El lugar era un cuarto enano, que por primera vez se utilizaba para albergar a una persona. Tenía unas mantas puestas en un soporte de piedra, y un almohadón. Había una vela en el alfeizar de una ventana que estaba tapiada. Cualquier persona se habría dado cuenta de que eso no era una habitación. Pero nuestra protagonista había compartido suelo y manta con siete niños, y ese lugar le pareció el paraíso. Además, tenía mantas para calentarse de sobra. Lionel le encendió la vela, se la colocó de nuevo en el alfeizar y le dio las buenas noches. El único cuarto que tenían tan bien preparado para el frio era de los hombres, y la niña no podía dormir ahí. En cuanto tuviera ropa tendría que ponerla en el alfeizar, porque ahí no había sitio.

En cuanto se quedó sola se subió a la improvisada cama. Hasta le sobraba espacio ahí. En el momento en que desapareció el hombre mayor, una cantidad de ruidos a los que no había prestado atención le hicieron sentirse nerviosa. Le iba a costar acostumbrarse a vivir en un lugar tan viejo, y pensó que no dormiría la primera noche. Estaba sorprendida por la cantidad de ruidos que oía que no sabía de donde provenían, olores que no recordaba y la seguridad había desaparecido al apagarse la vela.
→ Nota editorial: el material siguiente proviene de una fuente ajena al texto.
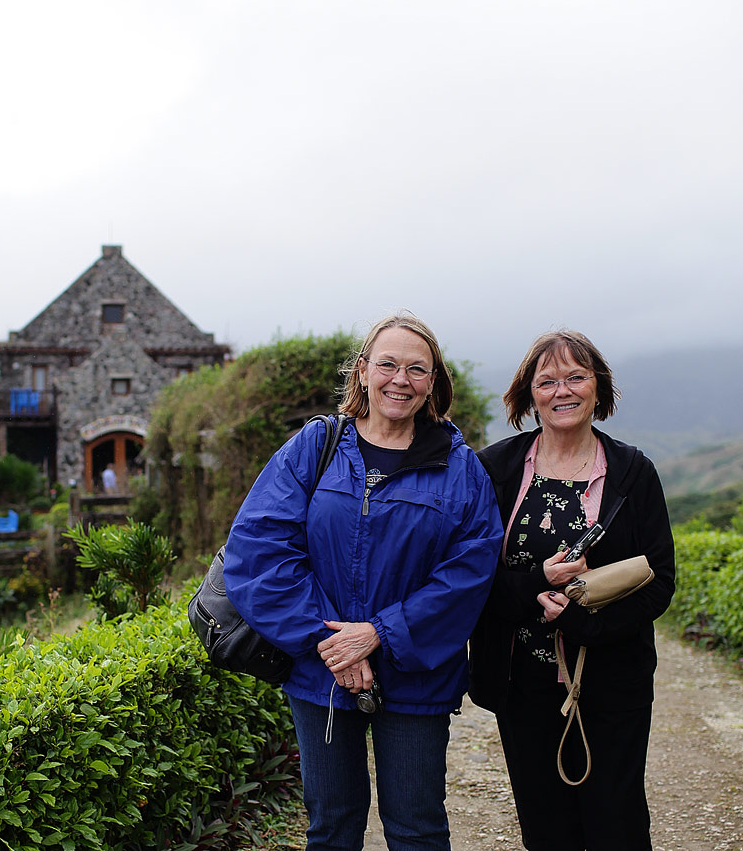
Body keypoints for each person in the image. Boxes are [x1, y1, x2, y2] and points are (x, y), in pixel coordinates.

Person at [224, 312, 503, 851]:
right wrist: (331, 642)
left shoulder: (460, 468)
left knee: (417, 827)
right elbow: (260, 549)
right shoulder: (317, 447)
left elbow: (469, 572)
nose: (401, 379)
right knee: (330, 825)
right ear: (363, 371)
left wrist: (378, 633)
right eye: (389, 364)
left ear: (434, 383)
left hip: (417, 674)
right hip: (320, 671)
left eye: (417, 369)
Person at [469, 330, 675, 851]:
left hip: (614, 678)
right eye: (547, 381)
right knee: (545, 825)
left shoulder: (632, 471)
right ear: (528, 394)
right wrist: (537, 584)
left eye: (576, 377)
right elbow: (469, 579)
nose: (562, 390)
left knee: (617, 821)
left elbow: (660, 581)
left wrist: (584, 622)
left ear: (597, 388)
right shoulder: (495, 469)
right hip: (522, 681)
Espero, convencida, a que alguien, su padre o madre apareciera y la llevara a su rincón de la casa donde recordaba haber vivido y que al día siguiente le tocara un trozo de ese riquísimo pan que hacía su madre. No quería quedarse allí pero su instinto le decía que pasaría mucho tiempo antes de poder irse. Lloró hasta quedarse dormida de puro agotamiento.

Le despertó el sol en la cara, que se colaba por una pequeña rendija de madera, aunque no mucho más tarde alguien tocaba a su puerta. Escuchó. Ella tenía un oído muy fino, aunque no se había dado cuenta de que no era común, y antes incluso de que hubiera llegado, sabía que se trataba del mismo viejo de la noche anterior. Había notado ese leve ruido que producía su rodilla curada de cualquier forma hacía años, la respiración pesada, propia de las personas mayores y ese corazón lento. Miró sus ropas, viejas y se las intentó estirar sin mucho resultado. Por lo menos, ya estaba seca. Abrió y se sorprendió al verle.